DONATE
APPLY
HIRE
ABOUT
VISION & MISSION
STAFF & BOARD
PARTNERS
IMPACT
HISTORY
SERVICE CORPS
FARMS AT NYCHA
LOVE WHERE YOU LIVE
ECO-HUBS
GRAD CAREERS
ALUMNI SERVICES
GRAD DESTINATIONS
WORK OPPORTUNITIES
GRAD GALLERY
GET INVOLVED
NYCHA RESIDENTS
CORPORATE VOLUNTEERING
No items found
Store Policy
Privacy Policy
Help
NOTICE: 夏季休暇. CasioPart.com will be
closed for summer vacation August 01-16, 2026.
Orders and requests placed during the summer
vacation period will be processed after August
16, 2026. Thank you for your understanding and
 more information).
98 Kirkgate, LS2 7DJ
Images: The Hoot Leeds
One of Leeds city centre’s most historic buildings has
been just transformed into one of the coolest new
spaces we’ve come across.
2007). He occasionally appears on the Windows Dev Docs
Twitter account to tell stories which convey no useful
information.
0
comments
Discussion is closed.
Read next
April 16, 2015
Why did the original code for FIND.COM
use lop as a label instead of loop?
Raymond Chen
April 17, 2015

_____

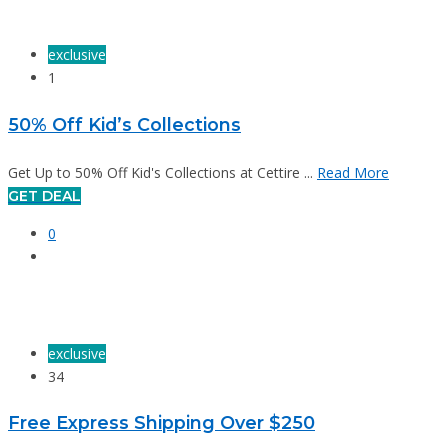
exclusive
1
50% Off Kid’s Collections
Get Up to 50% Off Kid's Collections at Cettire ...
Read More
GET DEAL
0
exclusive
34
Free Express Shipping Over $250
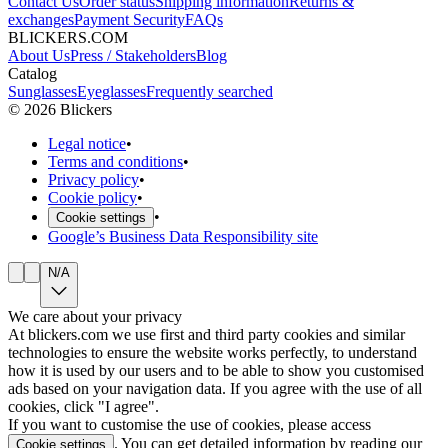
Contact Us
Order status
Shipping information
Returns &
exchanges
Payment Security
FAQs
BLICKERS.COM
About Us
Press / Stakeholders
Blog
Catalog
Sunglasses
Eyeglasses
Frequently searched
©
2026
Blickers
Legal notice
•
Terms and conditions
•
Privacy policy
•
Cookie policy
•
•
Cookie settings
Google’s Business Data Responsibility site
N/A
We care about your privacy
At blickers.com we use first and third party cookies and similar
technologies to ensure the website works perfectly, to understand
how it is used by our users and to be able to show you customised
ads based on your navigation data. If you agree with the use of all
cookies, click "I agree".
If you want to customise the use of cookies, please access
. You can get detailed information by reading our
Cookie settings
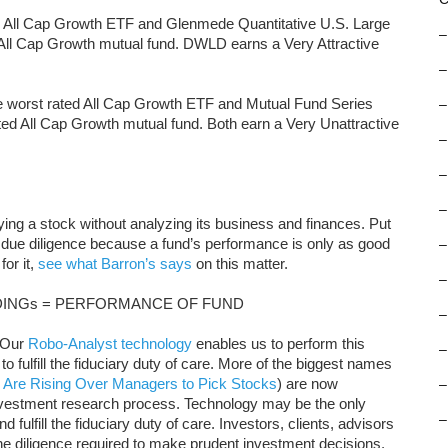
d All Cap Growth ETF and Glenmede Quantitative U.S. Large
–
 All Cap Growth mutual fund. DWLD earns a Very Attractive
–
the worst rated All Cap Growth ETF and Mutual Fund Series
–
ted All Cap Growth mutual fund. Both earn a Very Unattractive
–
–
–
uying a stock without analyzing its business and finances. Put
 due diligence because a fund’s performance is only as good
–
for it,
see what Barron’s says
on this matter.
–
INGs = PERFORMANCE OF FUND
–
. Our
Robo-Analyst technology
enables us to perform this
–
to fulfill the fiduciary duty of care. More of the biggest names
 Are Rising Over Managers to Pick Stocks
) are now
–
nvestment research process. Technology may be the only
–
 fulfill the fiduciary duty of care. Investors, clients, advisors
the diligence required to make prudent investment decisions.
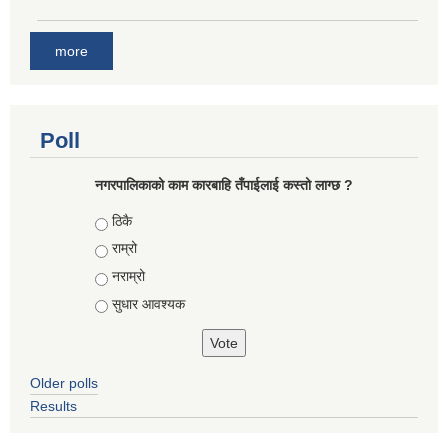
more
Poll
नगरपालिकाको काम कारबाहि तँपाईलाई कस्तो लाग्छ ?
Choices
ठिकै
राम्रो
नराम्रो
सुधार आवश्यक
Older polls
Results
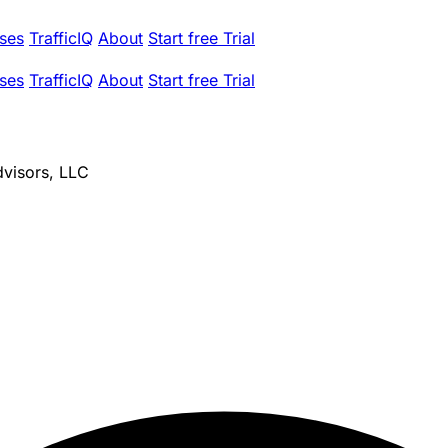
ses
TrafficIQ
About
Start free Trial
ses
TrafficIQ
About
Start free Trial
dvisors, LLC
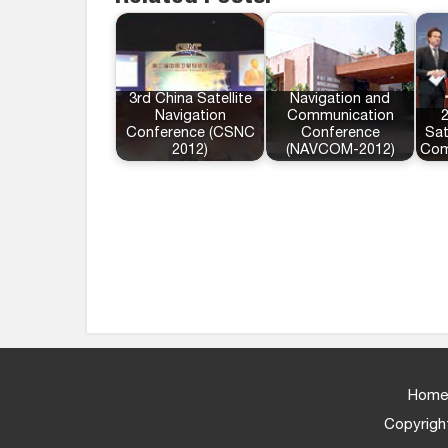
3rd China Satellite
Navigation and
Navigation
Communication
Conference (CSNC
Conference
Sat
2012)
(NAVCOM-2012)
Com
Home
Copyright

_____

** WHAT YOU HAVE TO DO **
Copy out every line of the items above that contains the string "duty", matching case exactly.

** RESULT FOR THIS EXERCISE **
to fulfill the fiduciary duty of care. More of the biggest names
 fulfill the fiduciary duty of care. Investors, clients, advisors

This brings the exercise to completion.